[Record extracts]

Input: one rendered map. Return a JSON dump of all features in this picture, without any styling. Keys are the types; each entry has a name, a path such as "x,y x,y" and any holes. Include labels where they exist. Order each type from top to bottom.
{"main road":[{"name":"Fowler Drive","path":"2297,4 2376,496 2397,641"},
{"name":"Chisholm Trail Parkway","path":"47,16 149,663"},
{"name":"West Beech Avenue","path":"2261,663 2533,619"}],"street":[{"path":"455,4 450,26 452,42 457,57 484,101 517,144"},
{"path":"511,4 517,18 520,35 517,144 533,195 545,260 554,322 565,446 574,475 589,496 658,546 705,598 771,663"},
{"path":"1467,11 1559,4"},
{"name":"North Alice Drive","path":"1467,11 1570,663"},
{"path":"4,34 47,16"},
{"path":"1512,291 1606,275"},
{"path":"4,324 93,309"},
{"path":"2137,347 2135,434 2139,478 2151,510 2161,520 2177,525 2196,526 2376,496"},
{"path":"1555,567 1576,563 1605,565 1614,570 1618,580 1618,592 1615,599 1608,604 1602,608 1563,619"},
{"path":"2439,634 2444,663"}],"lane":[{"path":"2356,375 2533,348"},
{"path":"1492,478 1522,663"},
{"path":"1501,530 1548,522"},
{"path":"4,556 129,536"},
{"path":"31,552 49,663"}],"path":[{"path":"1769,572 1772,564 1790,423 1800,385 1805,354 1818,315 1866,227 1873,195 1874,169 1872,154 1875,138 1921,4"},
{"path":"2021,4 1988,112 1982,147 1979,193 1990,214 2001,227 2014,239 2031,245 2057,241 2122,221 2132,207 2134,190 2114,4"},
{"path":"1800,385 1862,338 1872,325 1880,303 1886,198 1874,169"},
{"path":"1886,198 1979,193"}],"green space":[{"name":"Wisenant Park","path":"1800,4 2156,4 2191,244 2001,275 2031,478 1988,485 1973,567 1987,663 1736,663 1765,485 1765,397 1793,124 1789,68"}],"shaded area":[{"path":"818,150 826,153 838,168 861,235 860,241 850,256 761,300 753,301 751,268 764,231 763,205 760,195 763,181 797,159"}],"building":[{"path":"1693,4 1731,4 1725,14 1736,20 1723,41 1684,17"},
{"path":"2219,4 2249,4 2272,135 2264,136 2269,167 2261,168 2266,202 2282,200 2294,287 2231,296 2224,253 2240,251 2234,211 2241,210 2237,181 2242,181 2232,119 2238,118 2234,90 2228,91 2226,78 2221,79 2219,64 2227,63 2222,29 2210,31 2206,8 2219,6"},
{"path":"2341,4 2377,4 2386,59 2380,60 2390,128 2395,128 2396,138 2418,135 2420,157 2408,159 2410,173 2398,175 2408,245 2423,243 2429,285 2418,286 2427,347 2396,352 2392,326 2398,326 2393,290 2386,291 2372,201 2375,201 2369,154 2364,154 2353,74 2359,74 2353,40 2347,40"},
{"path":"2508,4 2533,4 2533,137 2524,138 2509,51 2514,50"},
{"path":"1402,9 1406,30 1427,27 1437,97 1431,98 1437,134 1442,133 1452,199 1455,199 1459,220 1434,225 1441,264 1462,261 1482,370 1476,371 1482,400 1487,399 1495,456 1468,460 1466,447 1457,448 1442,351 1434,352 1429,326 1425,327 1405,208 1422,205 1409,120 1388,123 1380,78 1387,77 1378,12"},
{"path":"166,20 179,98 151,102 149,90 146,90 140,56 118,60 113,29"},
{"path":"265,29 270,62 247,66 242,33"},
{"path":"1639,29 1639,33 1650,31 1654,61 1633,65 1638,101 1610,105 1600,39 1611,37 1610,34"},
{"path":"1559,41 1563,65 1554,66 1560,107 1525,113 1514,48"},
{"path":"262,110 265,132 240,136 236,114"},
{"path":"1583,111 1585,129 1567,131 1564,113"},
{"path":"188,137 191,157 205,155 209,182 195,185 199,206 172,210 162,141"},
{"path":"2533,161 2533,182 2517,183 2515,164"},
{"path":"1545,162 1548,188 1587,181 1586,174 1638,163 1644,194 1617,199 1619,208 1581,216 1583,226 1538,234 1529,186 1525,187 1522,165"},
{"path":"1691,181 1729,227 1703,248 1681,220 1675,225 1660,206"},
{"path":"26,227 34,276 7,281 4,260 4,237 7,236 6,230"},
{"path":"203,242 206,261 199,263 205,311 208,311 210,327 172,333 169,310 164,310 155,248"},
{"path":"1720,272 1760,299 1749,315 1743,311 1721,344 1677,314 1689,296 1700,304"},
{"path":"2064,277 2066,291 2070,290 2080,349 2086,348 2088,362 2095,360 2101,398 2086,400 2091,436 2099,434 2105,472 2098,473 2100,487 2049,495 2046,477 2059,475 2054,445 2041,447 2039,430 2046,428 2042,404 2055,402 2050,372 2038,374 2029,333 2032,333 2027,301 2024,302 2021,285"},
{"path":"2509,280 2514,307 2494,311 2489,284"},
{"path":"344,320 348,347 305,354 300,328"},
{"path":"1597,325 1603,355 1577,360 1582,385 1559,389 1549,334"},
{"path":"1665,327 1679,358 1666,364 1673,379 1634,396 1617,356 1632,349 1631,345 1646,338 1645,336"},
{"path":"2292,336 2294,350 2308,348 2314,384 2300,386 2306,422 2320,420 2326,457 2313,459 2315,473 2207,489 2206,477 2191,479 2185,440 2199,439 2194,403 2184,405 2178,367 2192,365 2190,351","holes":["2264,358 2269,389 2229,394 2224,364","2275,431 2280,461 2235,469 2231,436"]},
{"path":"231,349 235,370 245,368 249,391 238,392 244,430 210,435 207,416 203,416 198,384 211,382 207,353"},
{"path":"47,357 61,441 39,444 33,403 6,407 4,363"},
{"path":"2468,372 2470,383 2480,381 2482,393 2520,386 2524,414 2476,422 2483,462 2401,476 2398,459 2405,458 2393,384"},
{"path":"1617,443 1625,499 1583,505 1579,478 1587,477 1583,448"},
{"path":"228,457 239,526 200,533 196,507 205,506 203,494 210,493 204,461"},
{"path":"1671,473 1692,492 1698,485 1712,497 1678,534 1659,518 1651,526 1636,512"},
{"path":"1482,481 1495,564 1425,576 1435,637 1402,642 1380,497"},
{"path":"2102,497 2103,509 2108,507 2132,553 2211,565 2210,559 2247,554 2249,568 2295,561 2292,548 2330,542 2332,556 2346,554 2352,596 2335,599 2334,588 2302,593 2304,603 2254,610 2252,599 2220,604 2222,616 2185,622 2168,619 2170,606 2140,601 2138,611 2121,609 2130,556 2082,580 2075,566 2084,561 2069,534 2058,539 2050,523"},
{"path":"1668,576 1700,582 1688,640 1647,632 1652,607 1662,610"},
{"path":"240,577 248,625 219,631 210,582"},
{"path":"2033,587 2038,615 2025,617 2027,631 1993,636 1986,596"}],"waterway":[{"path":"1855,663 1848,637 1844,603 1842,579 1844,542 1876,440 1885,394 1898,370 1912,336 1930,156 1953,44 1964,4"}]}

[/Record extracts]

▶ [What the task asks] Write out the whole listing once more, exactly as it reads.

▶ [Response to this task]
Input: one rendered map. Return a JSON dump of all features in this picture, without any styling. Keys are the types; each entry has a name, a path such as "x,y x,y" and any holes. Include labels where they exist. Order each type from top to bottom.
{"main road":[{"name":"Fowler Drive","path":"2297,4 2376,496 2397,641"},
{"name":"Chisholm Trail Parkway","path":"47,16 149,663"},
{"name":"West Beech Avenue","path":"2261,663 2533,619"}],"street":[{"path":"455,4 450,26 452,42 457,57 484,101 517,144"},
{"path":"511,4 517,18 520,35 517,144 533,195 545,260 554,322 565,446 574,475 589,496 658,546 705,598 771,663"},
{"path":"1467,11 1559,4"},
{"name":"North Alice Drive","path":"1467,11 1570,663"},
{"path":"4,34 47,16"},
{"path":"1512,291 1606,275"},
{"path":"4,324 93,309"},
{"path":"2137,347 2135,434 2139,478 2151,510 2161,520 2177,525 2196,526 2376,496"},
{"path":"1555,567 1576,563 1605,565 1614,570 1618,580 1618,592 1615,599 1608,604 1602,608 1563,619"},
{"path":"2439,634 2444,663"}],"lane":[{"path":"2356,375 2533,348"},
{"path":"1492,478 1522,663"},
{"path":"1501,530 1548,522"},
{"path":"4,556 129,536"},
{"path":"31,552 49,663"}],"path":[{"path":"1769,572 1772,564 1790,423 1800,385 1805,354 1818,315 1866,227 1873,195 1874,169 1872,154 1875,138 1921,4"},
{"path":"2021,4 1988,112 1982,147 1979,193 1990,214 2001,227 2014,239 2031,245 2057,241 2122,221 2132,207 2134,190 2114,4"},
{"path":"1800,385 1862,338 1872,325 1880,303 1886,198 1874,169"},
{"path":"1886,198 1979,193"}],"green space":[{"name":"Wisenant Park","path":"1800,4 2156,4 2191,244 2001,275 2031,478 1988,485 1973,567 1987,663 1736,663 1765,485 1765,397 1793,124 1789,68"}],"shaded area":[{"path":"818,150 826,153 838,168 861,235 860,241 850,256 761,300 753,301 751,268 764,231 763,205 760,195 763,181 797,159"}],"building":[{"path":"1693,4 1731,4 1725,14 1736,20 1723,41 1684,17"},
{"path":"2219,4 2249,4 2272,135 2264,136 2269,167 2261,168 2266,202 2282,200 2294,287 2231,296 2224,253 2240,251 2234,211 2241,210 2237,181 2242,181 2232,119 2238,118 2234,90 2228,91 2226,78 2221,79 2219,64 2227,63 2222,29 2210,31 2206,8 2219,6"},
{"path":"2341,4 2377,4 2386,59 2380,60 2390,128 2395,128 2396,138 2418,135 2420,157 2408,159 2410,173 2398,175 2408,245 2423,243 2429,285 2418,286 2427,347 2396,352 2392,326 2398,326 2393,290 2386,291 2372,201 2375,201 2369,154 2364,154 2353,74 2359,74 2353,40 2347,40"},
{"path":"2508,4 2533,4 2533,137 2524,138 2509,51 2514,50"},
{"path":"1402,9 1406,30 1427,27 1437,97 1431,98 1437,134 1442,133 1452,199 1455,199 1459,220 1434,225 1441,264 1462,261 1482,370 1476,371 1482,400 1487,399 1495,456 1468,460 1466,447 1457,448 1442,351 1434,352 1429,326 1425,327 1405,208 1422,205 1409,120 1388,123 1380,78 1387,77 1378,12"},
{"path":"166,20 179,98 151,102 149,90 146,90 140,56 118,60 113,29"},
{"path":"265,29 270,62 247,66 242,33"},
{"path":"1639,29 1639,33 1650,31 1654,61 1633,65 1638,101 1610,105 1600,39 1611,37 1610,34"},
{"path":"1559,41 1563,65 1554,66 1560,107 1525,113 1514,48"},
{"path":"262,110 265,132 240,136 236,114"},
{"path":"1583,111 1585,129 1567,131 1564,113"},
{"path":"188,137 191,157 205,155 209,182 195,185 199,206 172,210 162,141"},
{"path":"2533,161 2533,182 2517,183 2515,164"},
{"path":"1545,162 1548,188 1587,181 1586,174 1638,163 1644,194 1617,199 1619,208 1581,216 1583,226 1538,234 1529,186 1525,187 1522,165"},
{"path":"1691,181 1729,227 1703,248 1681,220 1675,225 1660,206"},
{"path":"26,227 34,276 7,281 4,260 4,237 7,236 6,230"},
{"path":"203,242 206,261 199,263 205,311 208,311 210,327 172,333 169,310 164,310 155,248"},
{"path":"1720,272 1760,299 1749,315 1743,311 1721,344 1677,314 1689,296 1700,304"},
{"path":"2064,277 2066,291 2070,290 2080,349 2086,348 2088,362 2095,360 2101,398 2086,400 2091,436 2099,434 2105,472 2098,473 2100,487 2049,495 2046,477 2059,475 2054,445 2041,447 2039,430 2046,428 2042,404 2055,402 2050,372 2038,374 2029,333 2032,333 2027,301 2024,302 2021,285"},
{"path":"2509,280 2514,307 2494,311 2489,284"},
{"path":"344,320 348,347 305,354 300,328"},
{"path":"1597,325 1603,355 1577,360 1582,385 1559,389 1549,334"},
{"path":"1665,327 1679,358 1666,364 1673,379 1634,396 1617,356 1632,349 1631,345 1646,338 1645,336"},
{"path":"2292,336 2294,350 2308,348 2314,384 2300,386 2306,422 2320,420 2326,457 2313,459 2315,473 2207,489 2206,477 2191,479 2185,440 2199,439 2194,403 2184,405 2178,367 2192,365 2190,351","holes":["2264,358 2269,389 2229,394 2224,364","2275,431 2280,461 2235,469 2231,436"]},
{"path":"231,349 235,370 245,368 249,391 238,392 244,430 210,435 207,416 203,416 198,384 211,382 207,353"},
{"path":"47,357 61,441 39,444 33,403 6,407 4,363"},
{"path":"2468,372 2470,383 2480,381 2482,393 2520,386 2524,414 2476,422 2483,462 2401,476 2398,459 2405,458 2393,384"},
{"path":"1617,443 1625,499 1583,505 1579,478 1587,477 1583,448"},
{"path":"228,457 239,526 200,533 196,507 205,506 203,494 210,493 204,461"},
{"path":"1671,473 1692,492 1698,485 1712,497 1678,534 1659,518 1651,526 1636,512"},
{"path":"1482,481 1495,564 1425,576 1435,637 1402,642 1380,497"},
{"path":"2102,497 2103,509 2108,507 2132,553 2211,565 2210,559 2247,554 2249,568 2295,561 2292,548 2330,542 2332,556 2346,554 2352,596 2335,599 2334,588 2302,593 2304,603 2254,610 2252,599 2220,604 2222,616 2185,622 2168,619 2170,606 2140,601 2138,611 2121,609 2130,556 2082,580 2075,566 2084,561 2069,534 2058,539 2050,523"},
{"path":"1668,576 1700,582 1688,640 1647,632 1652,607 1662,610"},
{"path":"240,577 248,625 219,631 210,582"},
{"path":"2033,587 2038,615 2025,617 2027,631 1993,636 1986,596"}],"waterway":[{"path":"1855,663 1848,637 1844,603 1842,579 1844,542 1876,440 1885,394 1898,370 1912,336 1930,156 1953,44 1964,4"}]}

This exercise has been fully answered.